C'est donc environ 24 heures après la fusillade des Crosets, au cours de laquelle le frère de Corinne, Alain, avait également trouvé la mort et la mère Vreni avait été grièvement blessée, que le banquier saint-gallois s'est fait justice.

Son cadavre n'avait été retrouvé, par un promeneur, que le mercredi soir vers 20 heures à quelques centaines de mètres de l'endroit où, lundi matin, la police avait découvert son véhicule abandonné.
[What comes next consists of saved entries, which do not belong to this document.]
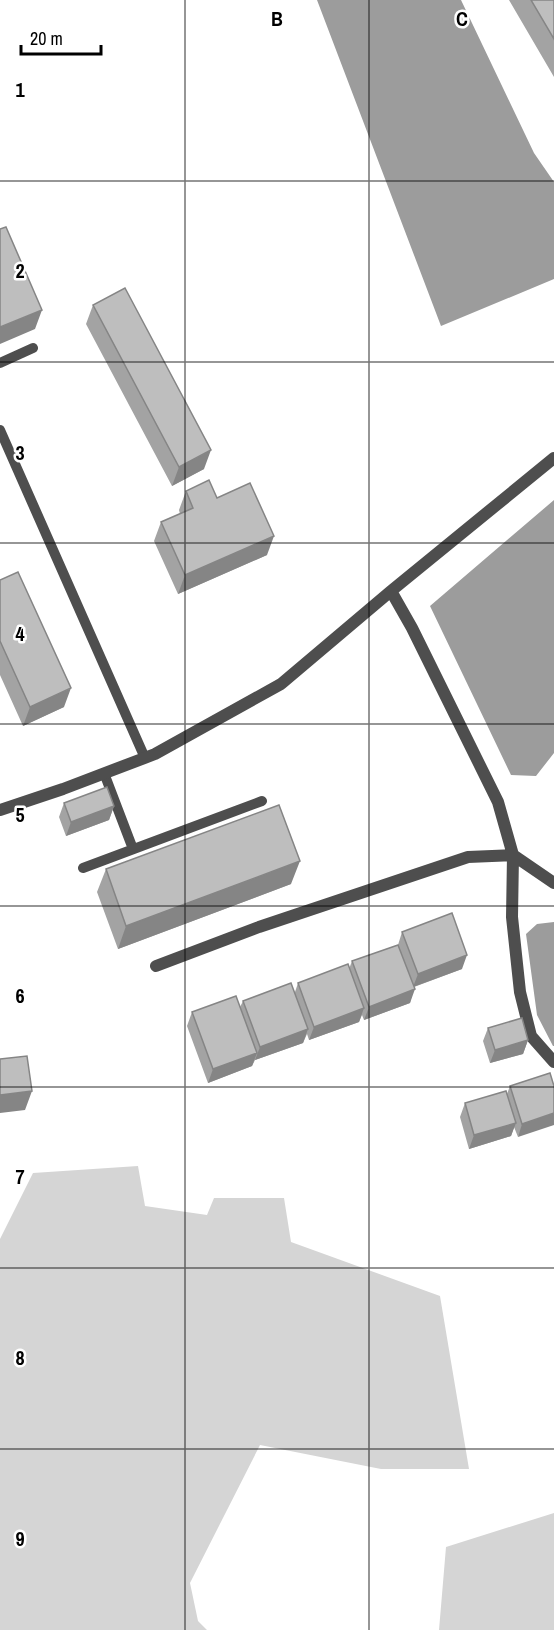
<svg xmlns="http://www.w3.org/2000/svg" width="554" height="1630" font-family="'Archivo Narrow',sans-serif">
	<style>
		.green { fill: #d5d5d5 }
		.water { fill: #9c9c9c }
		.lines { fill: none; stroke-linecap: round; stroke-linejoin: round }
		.service { stroke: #4e4e4e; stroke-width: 10 }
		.minor { stroke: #4e4e4e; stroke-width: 12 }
		.wall { fill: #a3a3a3 }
		.shaded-wall { fill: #858585 }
		.building { fill: #bebebe; stroke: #858585; stroke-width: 1.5 }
		.grid { fill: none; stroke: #000; stroke-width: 1.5; stroke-opacity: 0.55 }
		.grid-label { font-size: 20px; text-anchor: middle; font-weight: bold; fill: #000; stroke: #fff; stroke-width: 5; stroke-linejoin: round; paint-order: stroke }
	</style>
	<rect width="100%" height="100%" fill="#fff"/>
	<path class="green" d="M138,1166L145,1206L207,1215L214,1198H284L291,1242L440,1296L469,1469H381L260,1445L190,1583L198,1621L207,1630H0V1239L33,1173Z
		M554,1513V1630H439L446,1547Z"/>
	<path class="water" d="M317,0H461L534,153L554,182V279L441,326Z
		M554,500V753L536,776L511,775L430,606Z
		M554,922V1046H553L537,1015L526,934L537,924Z"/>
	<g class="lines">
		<path class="service" d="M0,363L33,348
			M0,430L145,758
			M104,773L133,849
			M83,868L262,801"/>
		<path class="minor" d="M391,591L412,628L498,802L513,855L554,883
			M0,810L63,789L155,754L281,684L391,591L554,458
			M156,966L259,927L468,857L513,855L512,917L520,992L531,1036L554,1062"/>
	</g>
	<path class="wall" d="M509,0H554V77Z
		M93,305L204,469L172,486L86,324Z
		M186,491L217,498L267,555L178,594L154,541L161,522L180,514L179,510Z
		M0,580L64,707L23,726L0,675Z
		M64,803L114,806L109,820L66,836L59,817Z
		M106,869L291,884L118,949L97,892Z
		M402,932L462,969L414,987L410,1003L364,1020L362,1015L359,1022L309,1040L307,1034L303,1043L255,1060L252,1066L208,1083L187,1026L192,1012L240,1007L243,1001L295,992L298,983L349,969L352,961L398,945Z
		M488,1028L528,1040L523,1054L490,1063L483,1041Z
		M550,1073L518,1137L514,1127L511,1136L469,1149L460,1117L465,1103L507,1094L510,1086Z"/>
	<path class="shaded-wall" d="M42,310L35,329L0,344V327Z
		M211,450L204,469L172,486L179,467Z
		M274,536L267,555L178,594L185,575Z
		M71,688L64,707L23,726L30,707Z
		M114,806L109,820L66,836L71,822Z
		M300,861L291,884L118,949L126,926Z
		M467,955L462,969L413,987L418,974Z
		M415,989L410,1003L364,1020L369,1007Z
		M364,1008L359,1022L309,1040L314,1027Z
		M308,1029L303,1043L255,1060L260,1047Z
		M528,1040L523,1054L490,1063L495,1050Z
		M257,1053L252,1066L208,1083L213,1069Z
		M32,1091L25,1110L0,1113V1095Z
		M554,1113V1125L518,1137L522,1124Z
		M516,1123L511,1136L469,1149L474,1135Z"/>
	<path class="building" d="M531,0H554V39Z
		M6,227L42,310L0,327V229Z
		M125,288L211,450L179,467L93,305Z
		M209,480L217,498L250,483L274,536L185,575L161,522L193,508L186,491Z
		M18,572L71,688L30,707L0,641V580Z
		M107,787L114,806L71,822L64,803Z
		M279,805L300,861L126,926L106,869Z
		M452,913L467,955L418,974L402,932Z
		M398,945L415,989L369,1007L352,961Z
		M348,964L364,1008L314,1027L298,983Z
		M291,983L308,1029L260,1047L243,1001Z
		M236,996L257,1053L213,1069L192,1012Z
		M522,1018L528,1040L495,1050L488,1028Z
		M27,1056L32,1091L0,1095V1059Z
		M550,1073L554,1086V1113L522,1124L510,1086Z
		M506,1091L516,1123L474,1135L465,1103Z"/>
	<path class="grid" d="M185,0V1630M369,0V1630M0,181H554M0,362H554M0,543H554M0,724H554M0,906H554M0,1087H554M0,1268H554M0,1449H554"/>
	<g class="grid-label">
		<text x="277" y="26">B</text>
		<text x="462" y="26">C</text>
		<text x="20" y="97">1</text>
		<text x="20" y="278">2</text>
		<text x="20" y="460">3</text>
		<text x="20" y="641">4</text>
		<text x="20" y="822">5</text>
		<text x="20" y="1003">6</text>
		<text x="20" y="1184">7</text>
		<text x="20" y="1365">8</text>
		<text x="20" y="1546">9</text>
	</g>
	<path d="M21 45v9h80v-9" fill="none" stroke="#000000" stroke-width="3"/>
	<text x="30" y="45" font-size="18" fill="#000000" stroke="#ffffff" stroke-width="4.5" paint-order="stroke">20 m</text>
</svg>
L'une des hypothèses voudrait que Stadler ait erré du lundi matin au lundi soir, entre Huemoz et Villars, avant de revenir vers sa voiture pour constater qu'elle avait disparu, enlevée par les policiers. Le lundi vers 17heures, un policier et son chien étaient passés, sans rien détecter près de l'endroit où Stadler se donnera la mort. Ce qui a permis d'affiner encore l'estimation des légistes.